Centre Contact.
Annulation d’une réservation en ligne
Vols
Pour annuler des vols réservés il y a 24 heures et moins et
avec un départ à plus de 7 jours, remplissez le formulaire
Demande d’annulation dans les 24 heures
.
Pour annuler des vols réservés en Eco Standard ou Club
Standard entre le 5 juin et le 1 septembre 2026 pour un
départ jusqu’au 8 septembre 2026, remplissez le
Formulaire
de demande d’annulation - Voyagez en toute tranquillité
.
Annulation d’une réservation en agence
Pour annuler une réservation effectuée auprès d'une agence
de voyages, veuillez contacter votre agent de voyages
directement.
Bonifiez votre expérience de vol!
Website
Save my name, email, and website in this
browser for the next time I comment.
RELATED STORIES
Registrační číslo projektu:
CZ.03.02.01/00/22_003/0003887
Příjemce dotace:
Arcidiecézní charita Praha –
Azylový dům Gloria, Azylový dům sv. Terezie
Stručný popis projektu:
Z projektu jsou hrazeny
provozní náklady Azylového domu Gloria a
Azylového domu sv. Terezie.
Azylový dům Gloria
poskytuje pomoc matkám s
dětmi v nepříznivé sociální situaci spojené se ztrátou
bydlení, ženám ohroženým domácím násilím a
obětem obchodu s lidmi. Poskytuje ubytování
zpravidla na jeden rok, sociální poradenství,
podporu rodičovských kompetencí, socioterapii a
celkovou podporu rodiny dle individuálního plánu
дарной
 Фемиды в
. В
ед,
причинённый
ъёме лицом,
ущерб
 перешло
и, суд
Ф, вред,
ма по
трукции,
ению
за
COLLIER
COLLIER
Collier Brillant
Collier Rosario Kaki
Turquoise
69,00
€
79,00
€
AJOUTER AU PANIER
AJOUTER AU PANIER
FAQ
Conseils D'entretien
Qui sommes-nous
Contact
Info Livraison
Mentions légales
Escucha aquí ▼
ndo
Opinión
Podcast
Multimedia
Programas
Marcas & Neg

————————

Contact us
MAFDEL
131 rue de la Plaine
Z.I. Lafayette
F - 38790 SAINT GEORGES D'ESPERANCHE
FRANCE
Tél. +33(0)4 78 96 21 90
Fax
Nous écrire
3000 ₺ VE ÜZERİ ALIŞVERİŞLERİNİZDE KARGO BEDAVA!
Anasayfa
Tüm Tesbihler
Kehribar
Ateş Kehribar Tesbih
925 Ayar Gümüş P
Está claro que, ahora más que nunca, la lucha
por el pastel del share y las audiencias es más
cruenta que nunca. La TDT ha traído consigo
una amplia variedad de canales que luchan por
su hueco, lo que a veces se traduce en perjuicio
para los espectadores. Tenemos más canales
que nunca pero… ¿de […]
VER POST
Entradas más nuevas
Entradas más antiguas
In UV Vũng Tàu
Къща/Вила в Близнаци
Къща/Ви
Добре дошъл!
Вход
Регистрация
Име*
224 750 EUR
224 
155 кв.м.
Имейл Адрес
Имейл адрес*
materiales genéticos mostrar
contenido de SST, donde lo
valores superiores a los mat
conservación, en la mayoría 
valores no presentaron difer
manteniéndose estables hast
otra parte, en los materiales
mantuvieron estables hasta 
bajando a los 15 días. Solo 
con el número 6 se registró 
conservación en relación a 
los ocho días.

————————

EXERCISE DETAILS >> Only the lines above from the one with "Ateş Kehribar Tesbih" through the one with "los ocho días." should be duplicated, character for character.

EXPECTED ANSWER >>
Ateş Kehribar Tesbih
925 Ayar Gümüş P
Está claro que, ahora más que nunca, la lucha
por el pastel del share y las audiencias es más
cruenta que nunca. La TDT ha traído consigo
una amplia variedad de canales que luchan por
su hueco, lo que a veces se traduce en perjuicio
para los espectadores. Tenemos más canales
que nunca pero… ¿de […]
VER POST
Entradas más nuevas
Entradas más antiguas
In UV Vũng Tàu
Къща/Вила в Близнаци
Къща/Ви
Добре дошъл!
Вход
Регистрация
Име*
224 750 EUR
224 
155 кв.м.
Имейл Адрес
Имейл адрес*
materiales genéticos mostrar
contenido de SST, donde lo
valores superiores a los mat
conservación, en la mayoría 
valores no presentaron difer
manteniéndose estables hast
otra parte, en los materiales
mantuvieron estables hasta 
bajando a los 15 días. Solo 
con el número 6 se registró 
conservación en relación a 
los ocho días.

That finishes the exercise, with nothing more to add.